[
https://issues.apache.org/jira/browse/ASTERIXDB-1892?page=com.atlassian.jira.plugin.system.issuetabpanels:all-tabpanel
]
Taewoo Kim closed ASTERIXDB-1892.
---------------------------------
Resolution: Fixed
> A similarity join fails with "Failed to insert a new buffer into the
> aggregate operator! [HyracksDataException]" exception.
> ---------------------------------------------------------------------------------------------------------------------------
>
> Key: ASTERIXDB-1892
> URL: https://issues.apache.org/jira/browse/ASTERIXDB-1892
> Project: Apache AsterixDB
> Issue Type: Bug
> Reporter: Taewoo Kim
> Assignee: Taewoo Kim
>
> Note: this currently happens in the similarity join branch. It doesn't happen
> in the master branch. However, this symptom can happen in a situation where
> the input data size to the group-by is large.
> The following query fails with "Failed to insert a new buffer into the
> aggregate operator! [HyracksDataException]" exception. This query fetches
> 50,000 tuples and uses them as the inner side when doing the similarity join.
> The original data set size is about 20GB. And there are 8 nodes (each has two
> partitions).
> {code}
> use dataverse exp;
> count(
> for $o in dataset
> "AmazonReviewNoDup"
> for $p in dataset
> "AmazonReviewProductID"
> for $i in dataset
> "AmazonReviewNoDup"
> where $p.asin /* +indexnl */ = $i.asin and $p.id >=
> int64("3748")
> and $p.id <=
> int64("8747")
> and /* +skip-index */ similarity-jaccard(word-tokens($o.summary),
> word-tokens($i.summary)) >= 0.8 and $i.id < $o.id
> return {"oid":$o.id, "iid":$i.id}
> );
> {code}
> compiler.groupmemory size: 128MB
> The cause of this issue:
> When the optimizer sees the group-by operator during the plan optimization,
> it calls ExternalGroupByPOperator.calculateGroupByTableCardinality() method
> to set the cardinality of the hash table size. This ensures that the hash
> table size is never grown beyond the "compiler.groupmemory" size.
> And in the actual external hash group-by operator descriptor, it has two
> phases - build and merge. If the input data can be fit into the memory, then
> the final result will be generated in the build phase. If not, some of
> partitions will be spilled to the disk and these spilled partitions will be
> gradually merged during the merge phase.
> So, it first builds an intermediate result if the given memory is not big
> compared to the data size (spilled partitions). Then, it tries to aggregate
> them using a different seed for the hash function. At this time during the
> merge phase, the cardinality of hash table is set to the number of tuples in
> each spilled partition. This cardinality is just given without considering
> the fact that the hash table can be grown beyound the budget.
> And for the hash table, we only compact the content frames, not the header
> frames, The header frame can grow up to the certain size. This size can be
> bigger than the allocated memory size. The structure of the hash table can be
> found in the following.
> https://docs.google.com/presentation/d/1AExoTqQlx9va-AaiZ6OSPxBuQ3NJqz-cG5NGrjdk5FU/edit
> So, a possible solution would be:
> During the merge phase, calculate the cardinality of the hash table based on
> the memory budget. And compare this number to the actual cardinality that the
> caller wants to set. Pick the smaller one to be the cardinality of the hash
> table. Then, we will be safe. Compacting the header part of the hash table
> will help in some sense.
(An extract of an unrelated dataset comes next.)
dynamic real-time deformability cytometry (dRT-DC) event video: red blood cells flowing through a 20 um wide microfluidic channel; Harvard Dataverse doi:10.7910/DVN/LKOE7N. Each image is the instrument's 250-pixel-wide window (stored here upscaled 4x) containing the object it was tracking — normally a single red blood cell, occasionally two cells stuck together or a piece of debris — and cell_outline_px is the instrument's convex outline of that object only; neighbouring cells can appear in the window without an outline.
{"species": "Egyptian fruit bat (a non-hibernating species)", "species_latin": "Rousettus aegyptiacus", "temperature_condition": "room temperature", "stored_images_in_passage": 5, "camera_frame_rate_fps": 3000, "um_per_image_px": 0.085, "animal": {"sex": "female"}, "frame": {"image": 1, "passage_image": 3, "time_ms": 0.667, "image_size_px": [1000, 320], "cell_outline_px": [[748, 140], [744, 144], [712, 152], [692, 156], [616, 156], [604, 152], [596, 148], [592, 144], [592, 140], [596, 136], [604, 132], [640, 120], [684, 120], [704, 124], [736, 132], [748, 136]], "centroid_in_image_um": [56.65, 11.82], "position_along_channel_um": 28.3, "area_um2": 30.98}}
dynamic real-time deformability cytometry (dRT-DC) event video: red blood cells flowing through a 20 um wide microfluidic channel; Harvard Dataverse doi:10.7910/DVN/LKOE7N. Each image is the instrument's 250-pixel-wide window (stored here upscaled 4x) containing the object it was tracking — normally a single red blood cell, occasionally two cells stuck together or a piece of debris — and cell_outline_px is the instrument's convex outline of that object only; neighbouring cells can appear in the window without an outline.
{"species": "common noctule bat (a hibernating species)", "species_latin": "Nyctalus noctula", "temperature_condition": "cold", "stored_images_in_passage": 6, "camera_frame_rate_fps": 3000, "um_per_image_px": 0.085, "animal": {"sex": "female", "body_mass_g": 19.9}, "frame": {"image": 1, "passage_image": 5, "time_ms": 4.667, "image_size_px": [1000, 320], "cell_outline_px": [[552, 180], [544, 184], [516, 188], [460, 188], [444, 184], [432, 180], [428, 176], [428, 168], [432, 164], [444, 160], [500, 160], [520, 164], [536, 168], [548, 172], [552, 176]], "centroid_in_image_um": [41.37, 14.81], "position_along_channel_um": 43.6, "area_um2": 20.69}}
But, it doesn't solve the issue fundamentally.
> In this observed case,
> the cardinality of the hash table during the merge phase was 51,395,283. The
> header part alone will take 392 MB if all tuples are unique. And the budget
> was 128 MB. And, the number of partitions was 24. A spilled partition size
> was 2.8GB. All of these partitions were spilled to the disk. And at that
> time, the hash table alone takes 126MB, not including the data table part.
> Thus, additional memory couldn't be allocated.